The plane $Π_1$ has equation
$$r=i+2j+k+ \theta (2j-k) + \phi (3i+2j-2k) $$
Which is $$2x+3y+6z=14$$
The line $l$ has equation
$$r = 3i + 8j + 2k + t(4i + 6j + 5k)$$
The point on $l$ where $t = λ$ is denoted by P. Find the set of values of λ for which the perpendicular distance of P from $Π_1$ is not greater than 4.
This is a diagram I drew to picture this :
where $n=2i+3j+6k$
What I tried:
I thought of finding the critical value at which distance is 4
$$3i+8j+2k + \lambda (4i+6j+5k) + \frac {4}{u} (2i+3j+6k)=(i+2j+k)+ \theta (2j-k) + \phi (3i+2j-2k)$$
Where $u = \sqrt{(2^{2}+3^{2}+6^{2})}=7$
Which is very long method, and still didn't get right.
My book did a simple way, which I don't understand, Please help me understand how the book did it:
Book Method
Perpendicular distance, p, of P from l in terms of 1 parameter
$$p =\frac{1}{7}2(3+4λ)+3(8+6λ)+6(2+5λ)−14$$
$$= |4+8λ|$$
$$p\leq 4 \implies –1 \leq λ \leq 0$$
It seems to me that they have taken the plane equation and replaced 0 with p in:
$$2x+3y+6z-14=0$$
To:
$$2x+3y+6z-14=p$$
And then substituted the line onto this, but how can they do that. The line does not meet/on the plane to substitute into this formula. Please help.
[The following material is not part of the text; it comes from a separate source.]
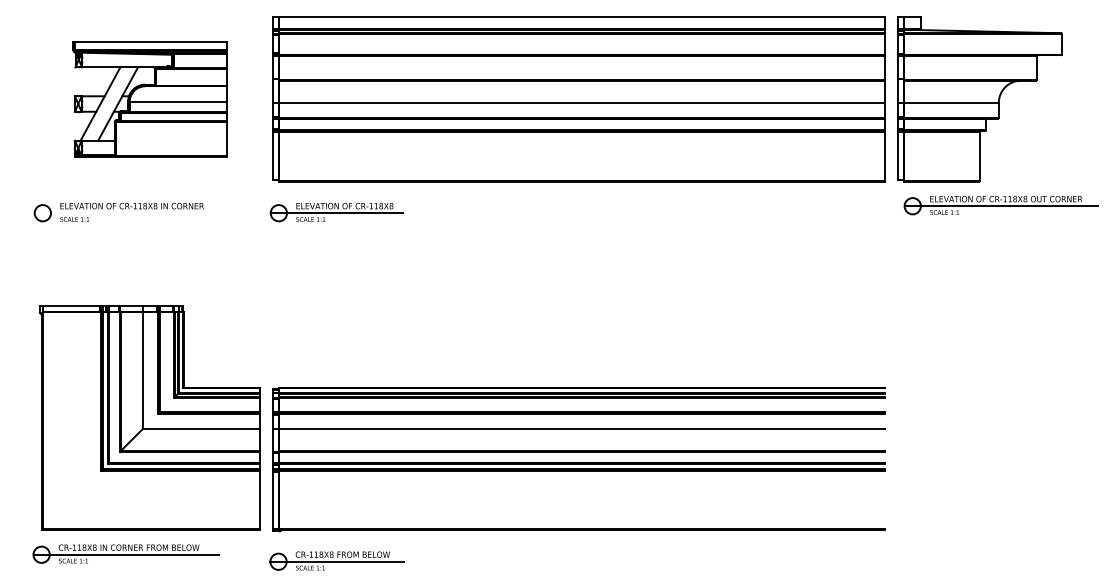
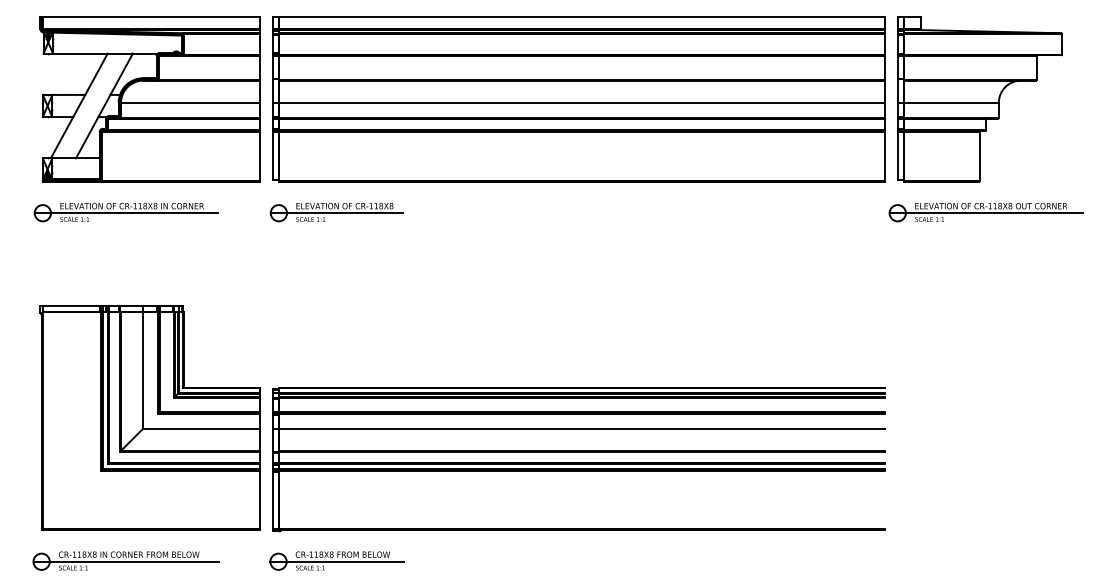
part at (149, 99) size: 156x117 px -> 222x167 px
part at (1000, 205) position: (1000, 205) -> (985, 212)
line at (126, 213): none -> present
part at (125, 553) position: (125, 553) -> (125, 560)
I don't understand.
If we let $P=(x_1,y_1,z_1)$, the distance from P to the plane is given by
$d=\left|\text{comp}_{\vec{n}}\vec{v}\right|$ where $\vec{v}$ is a vector from P to any point Q in the plane and $\vec{n}$ is a normal vector for the plane.
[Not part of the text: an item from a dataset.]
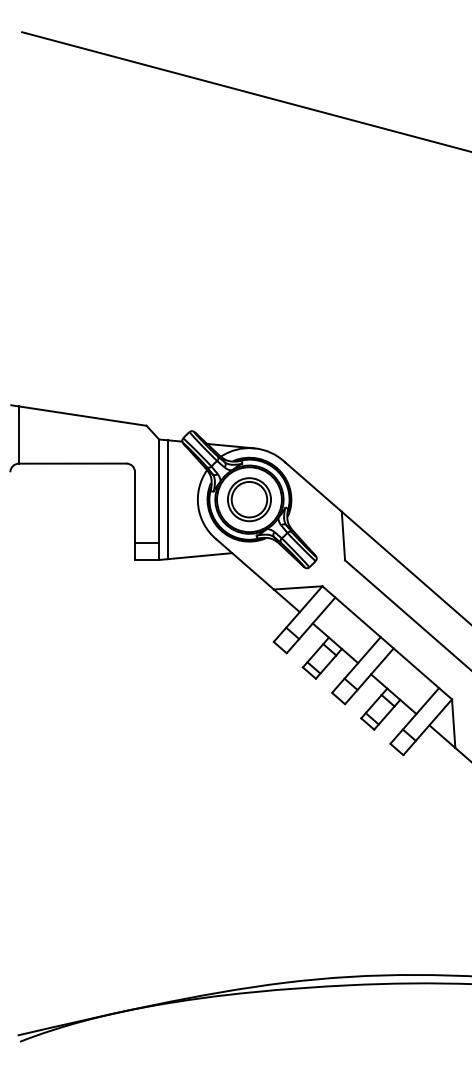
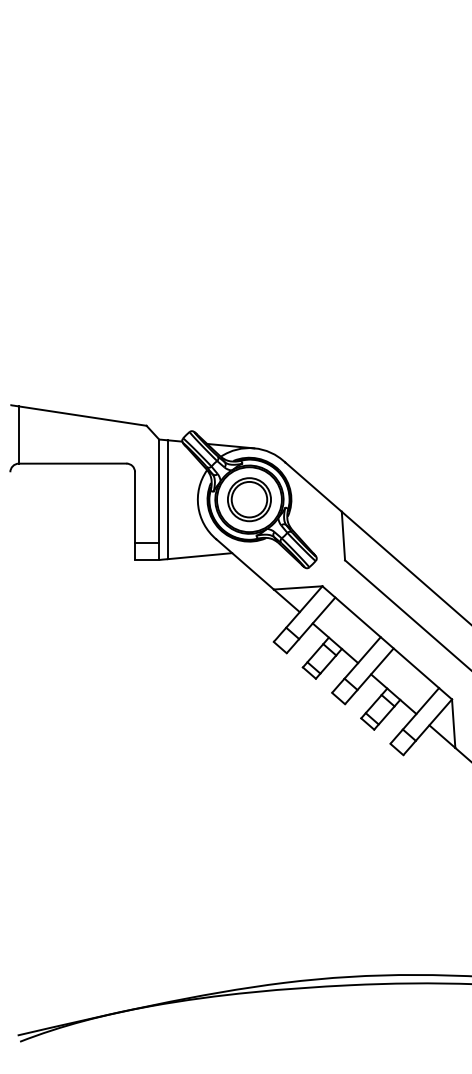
line at (245, 91): present -> none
This gives $d=\displaystyle\frac{\left|2x_1+3y_1+6z_1-14\right|}{\sqrt{4+9+36}}=\frac{\left|2(3+4\lambda)+3(8+6\lambda)+6(2+5\lambda)-14\right|}{7}$
$\hspace{.78 in}\displaystyle=\frac{\left|28+56\lambda\right|}{7}=\left|4+8\lambda\right|=4\left|1+2\lambda\right|$.